Dans la vision actuelle du futur Developer OS, cette séparation pourrait progressivement prendre cette forme :

Developer OS
Engineering Workflow
        │
        │ définit
        ▼
Workflow
Règles
Permissions
Validations humaines
Gouvernance
        │
        ▼
Agent Orchestrator
        │
        │ délègue
        ▼
Runtime d'orchestration
        │
   ┌────┴─────┐
   ▼          ▼
DevLog      OpenCode
Agent

OpenClaw pourrait devenir l'un des runtimes capables d'exécuter cette orchestration.

Mais il ne serait pas la source de vérité du processus.

Cette distinction permettrait également de conserver une architecture indépendante d'un outil particulier.

Si le runtime change un jour, les règles d'ingénierie, les responsabilités et les artefacts restent les mêmes.

Les agents sont peut-être moins importants que leurs responsabilités

Dans mon premier article, j'écrivais que la véritable valeur ne se trouvait probablement pas dans le modèle de langage lui-même, mais dans le processus qui l'entoure.

Un mois plus tard, c'est probablement l'idée qui a le mieux résisté à l'expérience.

Les modèles utilisés ont évolué.

Le rôle d'OpenCode a changé.

La place initialement imaginée pour OpenClaw est aujourd'hui remise en question.

DevLog commence à évoluer vers un rôle beaucoup plus spécialisé.

Pourtant, les Stories restent.

Les ADR restent.

Les analyses restent.

Les plans d'implémentation restent.

Les revues et les rapports restent.

Et les validations humaines restent.

Cela m'amène aujourd'hui à formuler l'idée légèrement différemment :

les agents sont remplaçables ; les responsabilités et le processus le sont beaucoup moins.

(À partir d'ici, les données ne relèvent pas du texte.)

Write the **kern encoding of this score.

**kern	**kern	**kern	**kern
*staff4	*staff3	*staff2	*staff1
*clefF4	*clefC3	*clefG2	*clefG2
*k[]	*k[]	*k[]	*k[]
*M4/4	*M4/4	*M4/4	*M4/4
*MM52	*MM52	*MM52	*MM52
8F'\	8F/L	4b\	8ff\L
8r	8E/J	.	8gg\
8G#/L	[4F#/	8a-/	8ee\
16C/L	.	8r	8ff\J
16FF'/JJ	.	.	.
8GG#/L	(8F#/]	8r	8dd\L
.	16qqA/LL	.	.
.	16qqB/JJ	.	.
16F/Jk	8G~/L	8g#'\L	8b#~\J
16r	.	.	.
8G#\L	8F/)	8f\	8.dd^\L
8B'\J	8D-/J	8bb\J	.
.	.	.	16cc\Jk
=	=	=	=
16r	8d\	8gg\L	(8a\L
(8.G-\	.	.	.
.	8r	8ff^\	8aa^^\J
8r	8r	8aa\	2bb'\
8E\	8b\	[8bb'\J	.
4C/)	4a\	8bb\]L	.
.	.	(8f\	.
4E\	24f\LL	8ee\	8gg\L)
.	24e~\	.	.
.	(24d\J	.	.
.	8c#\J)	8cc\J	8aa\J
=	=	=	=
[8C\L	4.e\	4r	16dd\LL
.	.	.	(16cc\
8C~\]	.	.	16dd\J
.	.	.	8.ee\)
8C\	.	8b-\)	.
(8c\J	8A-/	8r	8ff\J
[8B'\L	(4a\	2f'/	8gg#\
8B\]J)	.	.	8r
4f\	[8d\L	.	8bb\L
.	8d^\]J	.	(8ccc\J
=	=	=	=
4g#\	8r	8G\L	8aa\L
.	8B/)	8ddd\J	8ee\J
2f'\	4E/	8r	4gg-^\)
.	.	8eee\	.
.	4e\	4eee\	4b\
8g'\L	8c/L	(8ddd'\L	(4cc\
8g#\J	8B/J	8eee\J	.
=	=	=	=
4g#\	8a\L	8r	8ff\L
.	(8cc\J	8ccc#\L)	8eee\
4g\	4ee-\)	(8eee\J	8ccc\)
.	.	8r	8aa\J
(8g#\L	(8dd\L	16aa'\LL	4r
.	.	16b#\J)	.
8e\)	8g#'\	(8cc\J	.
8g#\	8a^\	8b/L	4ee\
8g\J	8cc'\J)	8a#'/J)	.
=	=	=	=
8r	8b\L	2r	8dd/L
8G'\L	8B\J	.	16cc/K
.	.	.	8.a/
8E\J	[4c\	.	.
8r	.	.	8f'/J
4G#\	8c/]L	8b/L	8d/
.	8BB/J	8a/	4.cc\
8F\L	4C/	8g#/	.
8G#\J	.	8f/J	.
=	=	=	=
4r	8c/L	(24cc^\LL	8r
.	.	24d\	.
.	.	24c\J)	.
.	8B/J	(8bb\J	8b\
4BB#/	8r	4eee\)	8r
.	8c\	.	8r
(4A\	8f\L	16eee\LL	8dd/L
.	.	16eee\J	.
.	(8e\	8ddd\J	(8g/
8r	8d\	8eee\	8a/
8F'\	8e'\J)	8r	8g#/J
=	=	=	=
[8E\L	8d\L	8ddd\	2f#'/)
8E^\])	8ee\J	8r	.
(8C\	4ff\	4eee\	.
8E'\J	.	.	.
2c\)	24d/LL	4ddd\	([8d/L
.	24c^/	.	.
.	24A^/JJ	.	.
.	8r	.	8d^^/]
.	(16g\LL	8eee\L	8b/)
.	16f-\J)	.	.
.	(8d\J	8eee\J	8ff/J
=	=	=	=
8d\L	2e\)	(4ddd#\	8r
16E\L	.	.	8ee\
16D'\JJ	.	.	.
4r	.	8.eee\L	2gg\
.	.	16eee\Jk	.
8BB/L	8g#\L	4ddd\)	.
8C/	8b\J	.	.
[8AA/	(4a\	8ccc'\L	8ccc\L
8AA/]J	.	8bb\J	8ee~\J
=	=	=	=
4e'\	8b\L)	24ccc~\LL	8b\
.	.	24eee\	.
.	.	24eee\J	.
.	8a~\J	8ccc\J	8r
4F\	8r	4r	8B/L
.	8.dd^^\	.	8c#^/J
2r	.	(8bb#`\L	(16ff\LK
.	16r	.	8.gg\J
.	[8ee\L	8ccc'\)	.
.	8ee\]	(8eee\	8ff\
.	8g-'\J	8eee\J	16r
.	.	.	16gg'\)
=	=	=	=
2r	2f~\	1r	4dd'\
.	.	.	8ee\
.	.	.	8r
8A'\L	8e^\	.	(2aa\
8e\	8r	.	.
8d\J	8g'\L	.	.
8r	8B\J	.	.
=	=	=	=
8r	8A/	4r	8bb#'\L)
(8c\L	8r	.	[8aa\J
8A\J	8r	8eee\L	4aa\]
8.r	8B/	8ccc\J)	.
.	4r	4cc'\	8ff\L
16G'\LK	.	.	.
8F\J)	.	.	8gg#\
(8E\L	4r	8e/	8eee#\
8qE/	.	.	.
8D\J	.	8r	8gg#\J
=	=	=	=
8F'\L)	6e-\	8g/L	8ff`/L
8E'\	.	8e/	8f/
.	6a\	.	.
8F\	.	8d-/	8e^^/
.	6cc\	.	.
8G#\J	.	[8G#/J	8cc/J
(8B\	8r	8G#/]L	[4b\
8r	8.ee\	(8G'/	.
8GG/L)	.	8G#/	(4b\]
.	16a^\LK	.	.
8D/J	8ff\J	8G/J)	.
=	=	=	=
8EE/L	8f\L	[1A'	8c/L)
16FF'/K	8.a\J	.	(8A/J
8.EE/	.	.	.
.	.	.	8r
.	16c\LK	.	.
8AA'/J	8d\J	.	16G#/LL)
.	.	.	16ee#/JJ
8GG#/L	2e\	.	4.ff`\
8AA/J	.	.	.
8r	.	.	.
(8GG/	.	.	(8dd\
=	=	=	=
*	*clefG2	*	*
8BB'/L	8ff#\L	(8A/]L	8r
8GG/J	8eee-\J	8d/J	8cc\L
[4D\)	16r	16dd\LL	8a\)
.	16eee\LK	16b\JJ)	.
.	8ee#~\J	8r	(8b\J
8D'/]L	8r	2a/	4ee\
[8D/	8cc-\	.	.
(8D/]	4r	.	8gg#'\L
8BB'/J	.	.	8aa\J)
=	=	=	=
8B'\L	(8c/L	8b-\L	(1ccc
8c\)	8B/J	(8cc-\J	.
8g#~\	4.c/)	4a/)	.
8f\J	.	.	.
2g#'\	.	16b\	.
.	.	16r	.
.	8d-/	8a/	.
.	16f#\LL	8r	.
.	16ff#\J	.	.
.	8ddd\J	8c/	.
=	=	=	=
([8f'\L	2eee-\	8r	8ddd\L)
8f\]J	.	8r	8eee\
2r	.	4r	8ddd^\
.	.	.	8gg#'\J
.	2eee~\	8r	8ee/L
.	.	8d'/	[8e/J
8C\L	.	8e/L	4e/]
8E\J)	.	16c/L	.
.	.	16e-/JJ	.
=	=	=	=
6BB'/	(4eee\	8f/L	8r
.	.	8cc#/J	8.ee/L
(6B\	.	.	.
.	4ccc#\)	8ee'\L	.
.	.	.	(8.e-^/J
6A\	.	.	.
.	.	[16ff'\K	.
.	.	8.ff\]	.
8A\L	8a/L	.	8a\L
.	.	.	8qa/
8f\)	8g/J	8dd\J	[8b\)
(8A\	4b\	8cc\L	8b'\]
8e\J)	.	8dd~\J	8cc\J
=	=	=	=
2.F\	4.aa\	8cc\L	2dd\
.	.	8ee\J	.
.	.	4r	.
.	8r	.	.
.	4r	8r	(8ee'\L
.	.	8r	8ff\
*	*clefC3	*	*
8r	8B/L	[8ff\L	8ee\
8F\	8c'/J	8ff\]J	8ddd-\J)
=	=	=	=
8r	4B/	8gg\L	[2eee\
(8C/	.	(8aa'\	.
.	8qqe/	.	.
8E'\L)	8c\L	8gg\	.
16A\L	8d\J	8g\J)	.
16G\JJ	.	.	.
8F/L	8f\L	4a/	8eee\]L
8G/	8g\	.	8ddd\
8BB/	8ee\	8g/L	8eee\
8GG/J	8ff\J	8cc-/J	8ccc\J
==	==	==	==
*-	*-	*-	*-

L'objectif n'est donc peut-être pas de construire le plus rapidement possible une équipe composée d'un grand nombre d'agents.

Il est d'abord de comprendre quelles responsabilités méritent réellement d'être séparées.

Puis de construire ou choisir un agent lorsque cette séparation apporte une valeur concrète.

Et maintenant ?

La prochaine étape n'est donc pas d'ajouter davantage d'orchestration.

Elle est de rendre le premier agent spécialisé réellement utile.

DevLog doit progressivement passer d'un ensemble d'outils exposés par MCP permettant de consulter la mémoire technique d'un projet à un agent capable de reconstruire le contexte d'ingénierie nécessaire à une tâche.

L'un des prochains tests importants sera de vérifier si ce contexte peut réellement améliorer le travail d'un agent d'exécution comme OpenCode et réduire la quantité d'exploration du repository nécessaire avant chaque évolution.

Si cette collaboration fonctionne, un nouveau problème apparaîtra naturellement : coordonner plusieurs agents possédant des responsabilités différentes au sein d'un même workflow.

Ce sera probablement le bon moment pour réévaluer OpenClaw.

Non plus parce qu'un orchestrateur semble être une composante naturelle d'une architecture multi-agents.

Mais parce que le système aura réellement commencé à avoir quelque chose à orchestrer.

Cette expérimentation continue donc de suivre le même principe que celui qui l'a initiée.

Je ne cherche pas à construire un développement entièrement autonome.

Je cherche à comprendre comment humains, services déterministes et agents IA peuvent collaborer au sein d'un processus clair, documenté et reproductible.

Un mois après la première expérimentation, ma conviction sur ce point n'a pas changé.

En revanche, la manière d'y parvenir commence déjà à évoluer.